ASSIGNMENT
Below are the records. Retype exactly the lines between the lines holding "M331 791 395 871 357 901 293 821Z" and "M778 897 755 799 836 782", inclusive.

INPUT MATERIAL
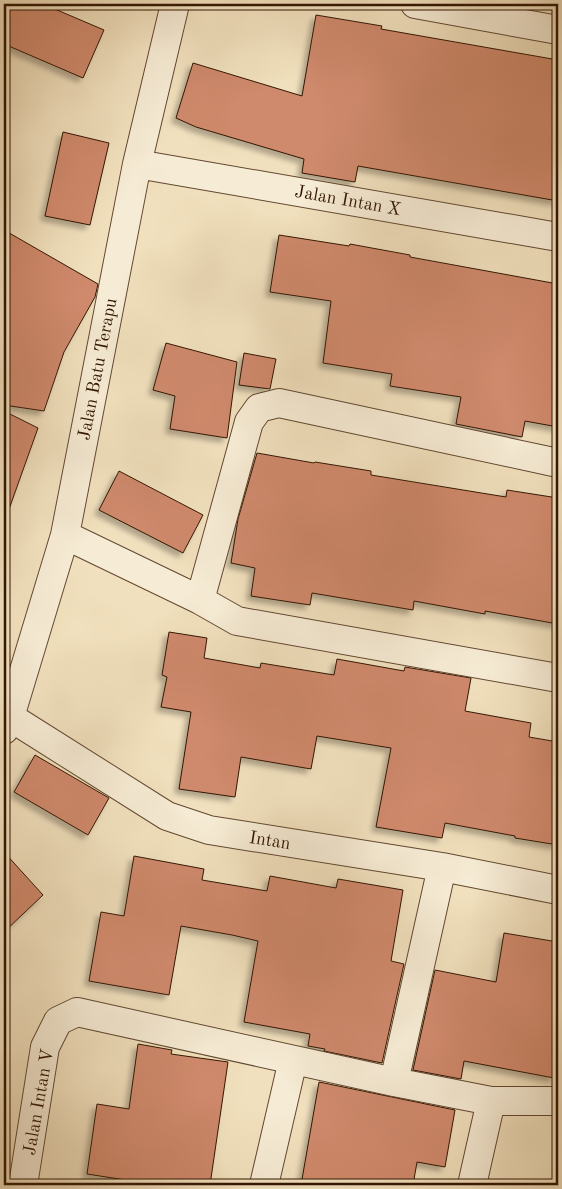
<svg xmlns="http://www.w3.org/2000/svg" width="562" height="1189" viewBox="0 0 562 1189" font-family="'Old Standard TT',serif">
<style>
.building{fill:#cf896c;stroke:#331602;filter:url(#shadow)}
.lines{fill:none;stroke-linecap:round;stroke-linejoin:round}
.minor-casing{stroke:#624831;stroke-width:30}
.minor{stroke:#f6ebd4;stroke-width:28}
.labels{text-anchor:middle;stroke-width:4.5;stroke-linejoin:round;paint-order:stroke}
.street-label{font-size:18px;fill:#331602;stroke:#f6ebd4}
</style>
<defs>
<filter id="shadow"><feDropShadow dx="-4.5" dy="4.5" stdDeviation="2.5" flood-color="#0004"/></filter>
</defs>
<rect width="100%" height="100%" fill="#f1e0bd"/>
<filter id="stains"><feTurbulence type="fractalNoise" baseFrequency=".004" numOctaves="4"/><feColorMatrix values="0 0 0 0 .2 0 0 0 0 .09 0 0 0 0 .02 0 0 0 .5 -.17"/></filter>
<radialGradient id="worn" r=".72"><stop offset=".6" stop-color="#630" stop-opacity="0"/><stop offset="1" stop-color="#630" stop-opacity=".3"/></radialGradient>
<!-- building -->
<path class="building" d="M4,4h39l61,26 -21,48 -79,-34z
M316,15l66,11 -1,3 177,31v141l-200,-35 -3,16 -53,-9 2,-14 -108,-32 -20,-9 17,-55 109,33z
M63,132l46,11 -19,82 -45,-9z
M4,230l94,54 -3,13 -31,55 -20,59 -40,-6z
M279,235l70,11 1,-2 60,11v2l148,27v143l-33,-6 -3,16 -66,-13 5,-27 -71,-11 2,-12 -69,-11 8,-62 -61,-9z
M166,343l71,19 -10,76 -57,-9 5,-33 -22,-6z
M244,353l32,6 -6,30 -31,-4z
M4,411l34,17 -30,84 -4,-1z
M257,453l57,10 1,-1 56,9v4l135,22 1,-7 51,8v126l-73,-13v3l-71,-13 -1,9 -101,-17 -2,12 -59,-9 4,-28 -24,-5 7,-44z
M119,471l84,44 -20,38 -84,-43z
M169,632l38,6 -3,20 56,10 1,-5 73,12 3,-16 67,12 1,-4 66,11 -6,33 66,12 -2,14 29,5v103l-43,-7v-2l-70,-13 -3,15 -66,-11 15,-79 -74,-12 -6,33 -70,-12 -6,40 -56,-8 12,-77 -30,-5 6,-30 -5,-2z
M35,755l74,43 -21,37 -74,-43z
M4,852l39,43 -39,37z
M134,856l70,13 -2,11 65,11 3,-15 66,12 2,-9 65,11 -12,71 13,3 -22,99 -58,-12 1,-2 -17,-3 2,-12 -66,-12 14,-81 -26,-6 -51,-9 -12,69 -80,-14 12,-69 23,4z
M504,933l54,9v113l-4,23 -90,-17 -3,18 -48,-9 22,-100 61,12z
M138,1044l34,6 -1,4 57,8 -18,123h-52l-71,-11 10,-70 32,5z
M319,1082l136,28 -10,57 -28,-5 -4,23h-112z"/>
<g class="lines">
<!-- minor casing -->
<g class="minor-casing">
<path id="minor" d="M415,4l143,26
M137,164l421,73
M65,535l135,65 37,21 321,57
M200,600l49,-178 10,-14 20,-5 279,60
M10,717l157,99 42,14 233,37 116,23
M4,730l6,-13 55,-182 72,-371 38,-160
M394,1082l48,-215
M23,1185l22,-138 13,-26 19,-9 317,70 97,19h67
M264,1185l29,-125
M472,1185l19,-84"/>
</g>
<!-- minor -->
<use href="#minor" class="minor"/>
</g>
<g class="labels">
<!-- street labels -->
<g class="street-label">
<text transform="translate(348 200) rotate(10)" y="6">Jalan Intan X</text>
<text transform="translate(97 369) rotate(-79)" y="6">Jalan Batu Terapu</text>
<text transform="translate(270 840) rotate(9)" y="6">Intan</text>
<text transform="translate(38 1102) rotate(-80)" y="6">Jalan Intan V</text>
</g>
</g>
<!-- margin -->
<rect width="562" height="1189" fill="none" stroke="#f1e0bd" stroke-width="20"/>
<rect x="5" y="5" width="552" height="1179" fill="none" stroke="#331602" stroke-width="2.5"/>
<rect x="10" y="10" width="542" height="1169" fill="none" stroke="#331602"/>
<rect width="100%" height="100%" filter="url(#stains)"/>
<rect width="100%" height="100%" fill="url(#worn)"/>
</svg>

==

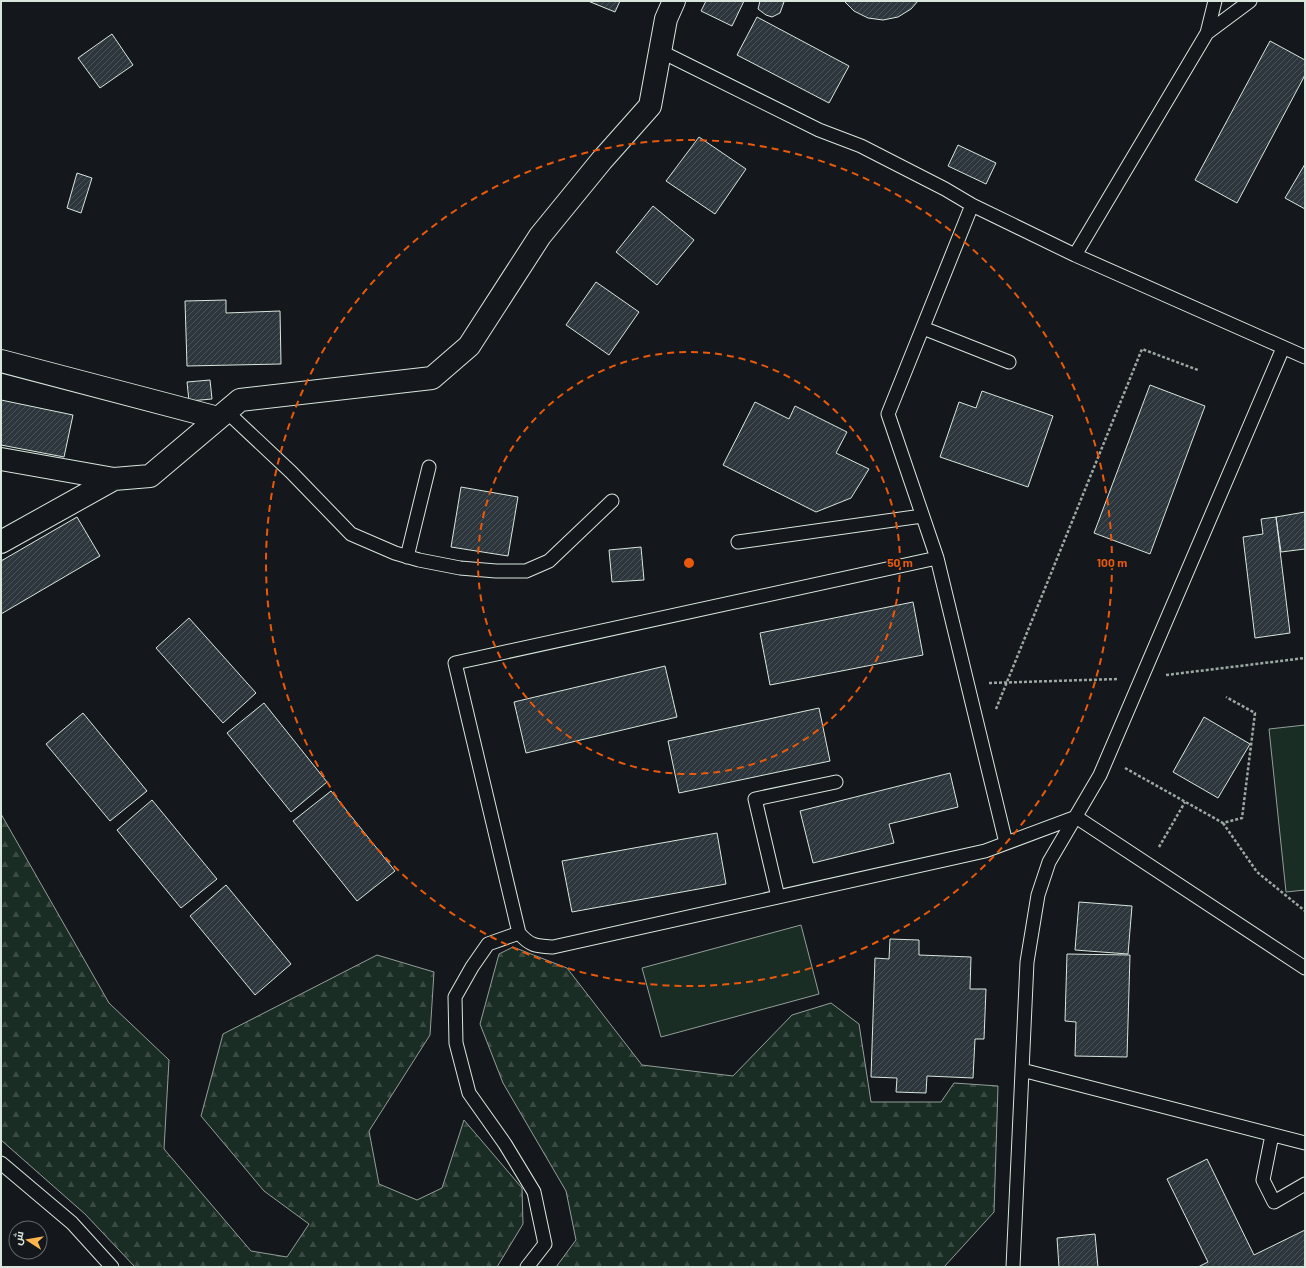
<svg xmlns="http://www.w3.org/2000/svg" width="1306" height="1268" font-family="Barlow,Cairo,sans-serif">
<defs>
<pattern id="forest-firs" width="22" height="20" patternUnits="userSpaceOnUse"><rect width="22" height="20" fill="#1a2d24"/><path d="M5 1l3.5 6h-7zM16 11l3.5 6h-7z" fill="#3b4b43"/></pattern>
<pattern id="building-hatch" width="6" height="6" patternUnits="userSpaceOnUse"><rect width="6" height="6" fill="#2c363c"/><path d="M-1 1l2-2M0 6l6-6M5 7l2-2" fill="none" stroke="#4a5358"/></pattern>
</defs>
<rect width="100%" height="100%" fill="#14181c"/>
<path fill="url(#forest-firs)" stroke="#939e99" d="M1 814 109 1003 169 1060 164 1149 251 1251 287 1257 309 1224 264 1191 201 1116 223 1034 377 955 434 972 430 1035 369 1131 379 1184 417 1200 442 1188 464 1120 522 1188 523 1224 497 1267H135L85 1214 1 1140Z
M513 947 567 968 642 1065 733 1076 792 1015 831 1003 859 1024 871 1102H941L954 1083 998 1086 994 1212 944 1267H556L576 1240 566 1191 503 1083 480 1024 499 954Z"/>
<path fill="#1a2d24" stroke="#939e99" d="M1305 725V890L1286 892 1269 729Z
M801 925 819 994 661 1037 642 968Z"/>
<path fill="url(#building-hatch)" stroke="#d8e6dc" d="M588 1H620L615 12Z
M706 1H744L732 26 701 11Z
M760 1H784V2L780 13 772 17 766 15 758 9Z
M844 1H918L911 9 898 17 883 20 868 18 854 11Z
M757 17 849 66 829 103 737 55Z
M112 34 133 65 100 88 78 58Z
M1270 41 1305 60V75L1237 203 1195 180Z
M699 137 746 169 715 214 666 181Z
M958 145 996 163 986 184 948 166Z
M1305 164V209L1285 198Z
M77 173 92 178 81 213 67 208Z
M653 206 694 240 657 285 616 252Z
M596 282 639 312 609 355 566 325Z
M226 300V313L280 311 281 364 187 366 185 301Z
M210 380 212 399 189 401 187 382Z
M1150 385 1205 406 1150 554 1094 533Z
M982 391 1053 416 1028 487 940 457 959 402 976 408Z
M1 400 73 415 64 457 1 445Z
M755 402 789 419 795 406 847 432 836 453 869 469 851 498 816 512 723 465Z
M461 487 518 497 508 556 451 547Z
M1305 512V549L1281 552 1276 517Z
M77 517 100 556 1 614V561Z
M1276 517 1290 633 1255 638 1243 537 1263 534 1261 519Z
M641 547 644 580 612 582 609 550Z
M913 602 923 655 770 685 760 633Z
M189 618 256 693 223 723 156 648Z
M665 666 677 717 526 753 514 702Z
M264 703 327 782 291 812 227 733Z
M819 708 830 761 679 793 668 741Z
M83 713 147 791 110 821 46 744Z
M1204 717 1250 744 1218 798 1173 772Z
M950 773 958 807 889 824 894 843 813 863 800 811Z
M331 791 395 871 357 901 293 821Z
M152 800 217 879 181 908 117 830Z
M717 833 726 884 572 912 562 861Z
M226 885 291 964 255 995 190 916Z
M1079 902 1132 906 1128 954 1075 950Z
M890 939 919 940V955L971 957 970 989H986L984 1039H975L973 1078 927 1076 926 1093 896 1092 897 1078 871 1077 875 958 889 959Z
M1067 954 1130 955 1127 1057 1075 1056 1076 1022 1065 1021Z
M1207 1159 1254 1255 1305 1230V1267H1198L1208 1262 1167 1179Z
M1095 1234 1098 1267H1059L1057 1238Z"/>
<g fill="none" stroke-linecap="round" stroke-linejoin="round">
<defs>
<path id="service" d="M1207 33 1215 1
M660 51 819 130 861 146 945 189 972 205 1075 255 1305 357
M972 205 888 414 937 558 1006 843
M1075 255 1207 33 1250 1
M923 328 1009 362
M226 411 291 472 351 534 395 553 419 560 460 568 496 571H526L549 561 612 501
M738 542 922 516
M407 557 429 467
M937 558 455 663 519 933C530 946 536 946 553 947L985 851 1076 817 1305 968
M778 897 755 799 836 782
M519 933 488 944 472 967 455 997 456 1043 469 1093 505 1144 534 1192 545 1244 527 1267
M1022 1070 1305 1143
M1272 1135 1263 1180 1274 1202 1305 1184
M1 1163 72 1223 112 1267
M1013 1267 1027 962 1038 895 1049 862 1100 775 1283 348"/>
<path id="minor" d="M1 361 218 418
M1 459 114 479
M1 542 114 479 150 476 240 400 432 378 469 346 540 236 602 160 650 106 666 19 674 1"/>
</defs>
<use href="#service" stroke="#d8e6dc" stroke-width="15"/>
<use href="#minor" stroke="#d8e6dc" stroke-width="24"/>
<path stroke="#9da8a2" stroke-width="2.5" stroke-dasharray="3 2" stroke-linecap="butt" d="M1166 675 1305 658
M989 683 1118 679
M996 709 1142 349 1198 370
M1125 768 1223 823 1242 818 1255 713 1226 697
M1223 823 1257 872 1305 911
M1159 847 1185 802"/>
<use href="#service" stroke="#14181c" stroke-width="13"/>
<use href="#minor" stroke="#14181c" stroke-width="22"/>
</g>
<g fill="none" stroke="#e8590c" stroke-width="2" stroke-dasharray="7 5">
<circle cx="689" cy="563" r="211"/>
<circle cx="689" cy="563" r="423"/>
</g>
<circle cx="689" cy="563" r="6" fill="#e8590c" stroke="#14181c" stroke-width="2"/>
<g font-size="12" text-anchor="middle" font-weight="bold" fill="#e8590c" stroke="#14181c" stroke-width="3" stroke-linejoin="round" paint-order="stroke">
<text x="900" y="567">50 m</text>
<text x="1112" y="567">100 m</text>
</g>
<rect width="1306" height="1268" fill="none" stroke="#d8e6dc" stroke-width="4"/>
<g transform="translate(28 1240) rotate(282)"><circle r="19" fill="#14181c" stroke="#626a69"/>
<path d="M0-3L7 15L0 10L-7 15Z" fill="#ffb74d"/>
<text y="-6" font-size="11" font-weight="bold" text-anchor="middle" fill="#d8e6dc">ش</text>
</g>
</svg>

RESULT
M331 791 395 871 357 901 293 821Z
M152 800 217 879 181 908 117 830Z
M717 833 726 884 572 912 562 861Z
M226 885 291 964 255 995 190 916Z
M1079 902 1132 906 1128 954 1075 950Z
M890 939 919 940V955L971 957 970 989H986L984 1039H975L973 1078 927 1076 926 1093 896 1092 897 1078 871 1077 875 958 889 959Z
M1067 954 1130 955 1127 1057 1075 1056 1076 1022 1065 1021Z
M1207 1159 1254 1255 1305 1230V1267H1198L1208 1262 1167 1179Z
M1095 1234 1098 1267H1059L1057 1238Z"/>
<g fill="none" stroke-linecap="round" stroke-linejoin="round">
<defs>
<path id="service" d="M1207 33 1215 1
M660 51 819 130 861 146 945 189 972 205 1075 255 1305 357
M972 205 888 414 937 558 1006 843
M1075 255 1207 33 1250 1
M923 328 1009 362
M226 411 291 472 351 534 395 553 419 560 460 568 496 571H526L549 561 612 501
M738 542 922 516
M407 557 429 467
M937 558 455 663 519 933C530 946 536 946 553 947L985 851 1076 817 1305 968
M778 897 755 799 836 782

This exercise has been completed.